# Task description
Working from the start of the listing, please write out exactly the lines through the one that holds "ring mcp: (106, 267)", both included, and omit all pictures.

§

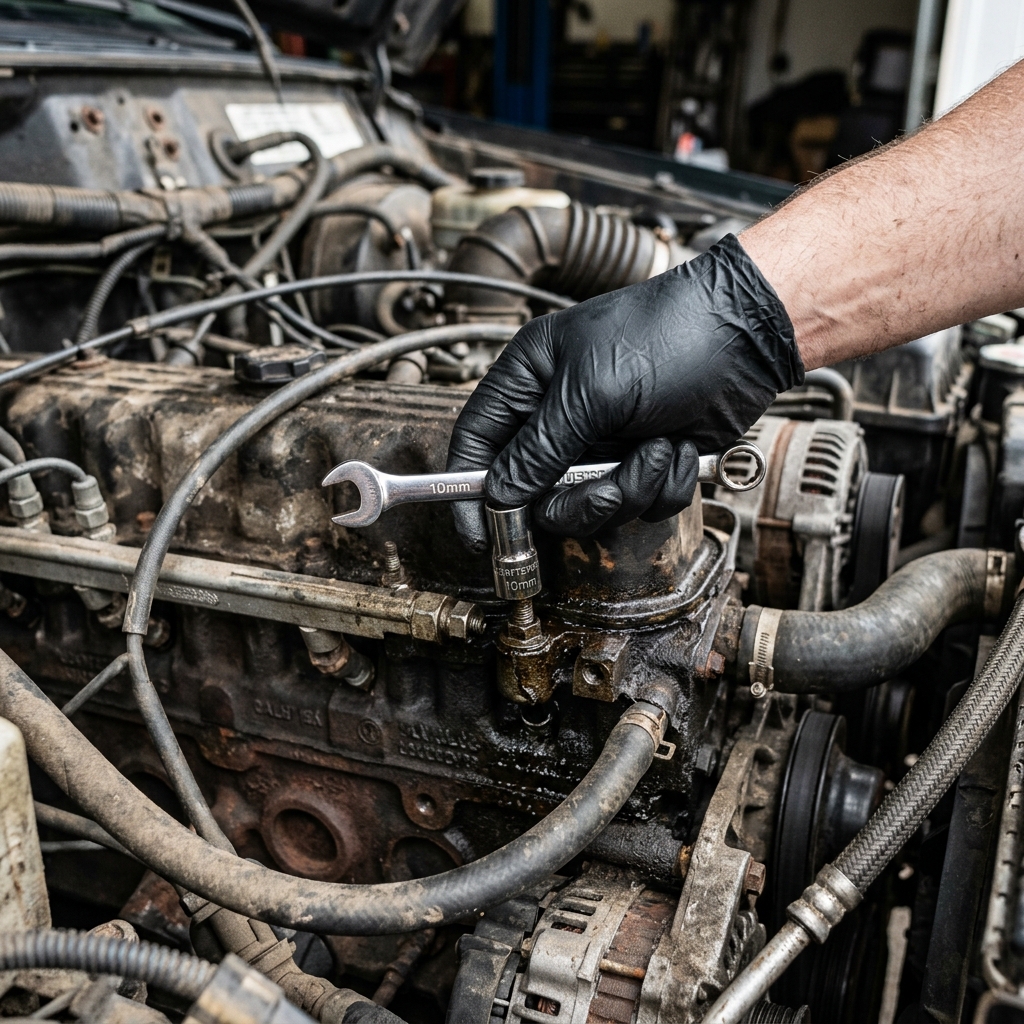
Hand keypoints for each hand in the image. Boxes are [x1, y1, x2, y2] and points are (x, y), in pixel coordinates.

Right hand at [446, 235, 802, 550]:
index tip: (478, 534)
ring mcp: (601, 441)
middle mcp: (559, 414)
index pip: (477, 441)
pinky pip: (635, 504)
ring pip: (588, 506)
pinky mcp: (640, 460)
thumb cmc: (668, 334)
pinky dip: (662, 485)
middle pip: (535, 491)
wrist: (748, 335)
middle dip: (578, 500)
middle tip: (608, 489)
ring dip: (629, 489)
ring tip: (657, 450)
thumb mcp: (593, 390)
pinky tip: (679, 447)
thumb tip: (499, 494)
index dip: (470, 489)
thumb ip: (540, 449)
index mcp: (531, 380)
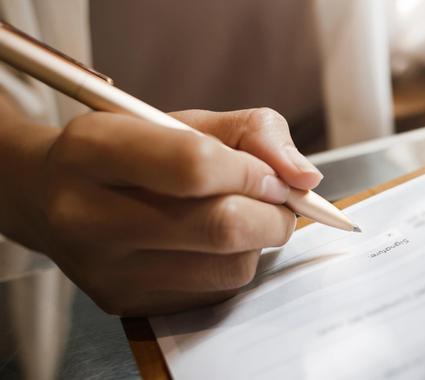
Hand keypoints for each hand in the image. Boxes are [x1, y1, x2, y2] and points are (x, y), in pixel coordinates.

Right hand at [3, 108, 321, 315]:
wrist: (53, 197)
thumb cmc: (131, 151)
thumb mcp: (184, 120)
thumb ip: (255, 132)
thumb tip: (305, 177)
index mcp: (95, 149)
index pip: (196, 165)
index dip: (253, 171)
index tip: (273, 176)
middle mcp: (88, 214)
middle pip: (221, 225)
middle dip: (273, 214)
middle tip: (277, 202)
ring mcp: (106, 267)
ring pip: (229, 267)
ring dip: (257, 243)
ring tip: (240, 218)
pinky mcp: (125, 303)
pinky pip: (215, 293)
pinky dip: (232, 266)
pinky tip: (211, 245)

§

# Output for this exercise
Hand keypoints for each hand in the image. Boxes are [x1, y1, x2, y2] and points are (x, y), in pixel coordinates.

Right hand at [446, 235, 802, 550]:
index tip: (478, 534)
ring mcp: (601, 441)
middle mcp: (559, 414)
index pip: (477, 441)
pinky pip: (635, 504)
ring pip: (588, 506)
pinky mcp: (640, 460)
thumb cmc: (668, 334)
pinky dip: (662, 485)
middle pip: (535, 491)
wrist: (748, 335)
middle dip: (578, 500)
middle tip: (608, 489)
ring dip: (629, 489)
ring tip: (657, 450)
thumb mcp: (593, 390)
pinky tip: (679, 447)
thumb tip: (499, 494)
index dip: (470, 489)
thumb ip: (540, 449)
index mcp: (531, 380)
Hand keypoints for each hand in the image. Boxes are [x1, y1, x2, y2] and points are (x, y), in pixel coordinates.

Right hand at [3, 108, 321, 315]:
wrist: (53, 197)
thumb cmc: (131, 151)
thumb mcp: (184, 120)
thumb ip: (255, 132)
thumb tip: (305, 177)
index mcp: (95, 149)
index pip: (196, 165)
index dip: (253, 171)
index tip: (273, 176)
middle mcp: (88, 214)
middle pip: (221, 225)
middle dip: (273, 214)
middle tip: (277, 202)
ring mcp: (106, 267)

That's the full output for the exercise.